== Segment start ==
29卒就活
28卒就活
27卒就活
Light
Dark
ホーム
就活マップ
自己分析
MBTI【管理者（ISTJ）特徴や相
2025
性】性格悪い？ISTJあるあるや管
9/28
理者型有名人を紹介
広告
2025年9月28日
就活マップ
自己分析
== Segment end ==
> **The problem**: From the first record to the last, print each one exactly.

> **Answer to this task**:
29卒就活
28卒就活
27卒就活
Light
Dark
ホーム
就活マップ
自己分析
MBTI【管理者（ISTJ）特徴や相
2025
性】性格悪い？ISTJあるあるや管
9/28
理者型有名人を紹介
広告
2025年9月28日
就活マップ
自己分析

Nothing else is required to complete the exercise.